Jakarta Pemerintah, melalui Menteri Keuangan, telah memastikan kenaikan tarif Pajak Pertambahan Nilai (PPN) menjadi 12% yang akan berlaku mulai 1 Januari 2025. Dalam kebijakan ini, pemerintah menegaskan bahwa barang pangan tetap akan dikecualikan dari PPN.
Menurut Ekonom sekaligus Direktur Kebijakan Publik CELIOS, Media Wahyudi Askar, kebijakan tersebut sebenarnya bukan hal baru.
Pengecualian barang pangan dari PPN telah diatur sejak UU No. 42 Tahun 2009, jauh sebelum hadirnya UU Harmonisasi Peraturan Perpajakan (UU HPP) 2021.
Oleh karena itu, klaim pemerintah seolah-olah ini adalah kebijakan baru lebih terlihat sebagai manuver politik untuk meredam kritik publik.
“Kenyataannya, kenaikan tarif PPN tetap akan diberlakukan pada sebagian besar kebutuhan masyarakat menengah ke bawah,” jelas Wahyudi dalam pernyataannya di Jakarta, ditulis Selasa (17/12/2024).

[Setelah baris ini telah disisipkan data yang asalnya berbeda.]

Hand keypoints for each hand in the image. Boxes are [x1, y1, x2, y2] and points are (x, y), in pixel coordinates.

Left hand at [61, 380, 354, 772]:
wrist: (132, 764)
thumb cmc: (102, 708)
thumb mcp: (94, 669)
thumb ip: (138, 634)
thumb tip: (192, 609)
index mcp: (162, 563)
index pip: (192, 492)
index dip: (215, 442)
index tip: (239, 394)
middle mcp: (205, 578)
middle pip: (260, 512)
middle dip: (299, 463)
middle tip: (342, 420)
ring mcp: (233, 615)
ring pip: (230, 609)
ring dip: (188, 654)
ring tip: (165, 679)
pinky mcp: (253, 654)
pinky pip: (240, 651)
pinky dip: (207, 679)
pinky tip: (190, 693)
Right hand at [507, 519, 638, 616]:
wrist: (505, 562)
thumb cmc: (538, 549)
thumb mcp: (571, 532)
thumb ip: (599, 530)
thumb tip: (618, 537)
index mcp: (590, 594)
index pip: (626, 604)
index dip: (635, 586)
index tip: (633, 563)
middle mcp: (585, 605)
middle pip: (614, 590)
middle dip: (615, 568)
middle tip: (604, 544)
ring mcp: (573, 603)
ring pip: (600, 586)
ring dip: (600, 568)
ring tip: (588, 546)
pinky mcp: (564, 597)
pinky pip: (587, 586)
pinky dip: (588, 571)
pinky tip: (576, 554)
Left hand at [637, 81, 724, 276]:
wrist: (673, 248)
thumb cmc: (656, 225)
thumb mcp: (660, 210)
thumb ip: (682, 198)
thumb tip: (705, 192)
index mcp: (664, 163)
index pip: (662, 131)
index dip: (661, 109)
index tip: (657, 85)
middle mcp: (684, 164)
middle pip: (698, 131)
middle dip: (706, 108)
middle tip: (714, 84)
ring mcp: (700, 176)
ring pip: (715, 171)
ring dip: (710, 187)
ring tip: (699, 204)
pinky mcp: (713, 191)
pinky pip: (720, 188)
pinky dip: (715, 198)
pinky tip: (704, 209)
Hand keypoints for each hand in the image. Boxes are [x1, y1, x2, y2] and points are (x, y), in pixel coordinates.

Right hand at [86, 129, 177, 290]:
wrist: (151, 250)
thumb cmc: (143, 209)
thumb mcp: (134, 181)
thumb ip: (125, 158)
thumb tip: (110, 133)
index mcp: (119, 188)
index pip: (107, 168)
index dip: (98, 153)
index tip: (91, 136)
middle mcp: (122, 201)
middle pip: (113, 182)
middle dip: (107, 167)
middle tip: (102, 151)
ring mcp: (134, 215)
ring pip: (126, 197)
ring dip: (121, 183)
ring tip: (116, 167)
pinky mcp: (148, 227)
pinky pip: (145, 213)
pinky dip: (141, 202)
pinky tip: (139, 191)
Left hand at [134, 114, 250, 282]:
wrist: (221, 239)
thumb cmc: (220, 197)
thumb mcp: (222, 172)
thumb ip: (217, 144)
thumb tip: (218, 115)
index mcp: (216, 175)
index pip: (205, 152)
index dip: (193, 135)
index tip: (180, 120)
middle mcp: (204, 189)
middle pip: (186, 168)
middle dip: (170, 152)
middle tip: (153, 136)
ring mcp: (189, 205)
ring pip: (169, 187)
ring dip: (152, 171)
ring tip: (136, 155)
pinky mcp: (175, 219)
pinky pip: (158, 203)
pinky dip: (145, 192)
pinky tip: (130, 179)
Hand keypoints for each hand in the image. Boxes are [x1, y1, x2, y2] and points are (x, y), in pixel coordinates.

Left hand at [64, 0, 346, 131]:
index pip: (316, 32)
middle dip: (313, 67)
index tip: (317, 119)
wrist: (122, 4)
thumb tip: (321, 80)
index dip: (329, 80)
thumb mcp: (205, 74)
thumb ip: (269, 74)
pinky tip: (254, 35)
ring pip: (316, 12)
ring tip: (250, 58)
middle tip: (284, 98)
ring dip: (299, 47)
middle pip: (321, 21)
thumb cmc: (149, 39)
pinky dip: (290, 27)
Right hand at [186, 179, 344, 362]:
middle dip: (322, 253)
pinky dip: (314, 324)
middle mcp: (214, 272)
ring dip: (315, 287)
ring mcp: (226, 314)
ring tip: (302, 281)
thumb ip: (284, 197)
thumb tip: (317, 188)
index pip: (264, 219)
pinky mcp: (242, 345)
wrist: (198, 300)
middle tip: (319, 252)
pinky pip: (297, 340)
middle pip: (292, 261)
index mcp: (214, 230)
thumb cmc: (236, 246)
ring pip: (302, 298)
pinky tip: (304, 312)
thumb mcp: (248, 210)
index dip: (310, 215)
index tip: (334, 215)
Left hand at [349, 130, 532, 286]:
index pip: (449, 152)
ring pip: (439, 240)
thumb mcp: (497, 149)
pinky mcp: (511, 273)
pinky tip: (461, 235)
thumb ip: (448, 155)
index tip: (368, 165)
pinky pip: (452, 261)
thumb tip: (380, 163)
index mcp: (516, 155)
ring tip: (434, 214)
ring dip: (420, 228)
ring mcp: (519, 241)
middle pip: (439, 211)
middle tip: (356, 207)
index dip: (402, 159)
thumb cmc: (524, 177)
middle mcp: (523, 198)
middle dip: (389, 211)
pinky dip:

Dampak Kenaikan PPN terhadap Masyarakat
Wahyudi menilai bahwa kebijakan ini dapat meningkatkan tekanan ekonomi bagi masyarakat kelas bawah dan menengah.
Kenaikan PPN menjadi 12% diperkirakan akan menambah pengeluaran kelompok miskin hingga Rp101.880 per bulan, sementara kelompok kelas menengah menghadapi tambahan pengeluaran sekitar Rp354.293 per bulan.
“Kebijakan ini akan memperburuk fenomena penurunan kelas menengah menjadi kelas menengah rentan. Kementerian Keuangan hari ini pandai sekali bermain kata-kata. Seolah-olah pemerintah dan DPR mendukung kebijakan progresif dengan pengecualian barang pokok dari Pajak Pertambahan Nilai. Padahal, pengecualian itu sudah ada sejak 2009. Kenyataannya, PPN tetap naik untuk hampir semua komoditas yang dikonsumsi masyarakat bawah,” tegas Wahyudi.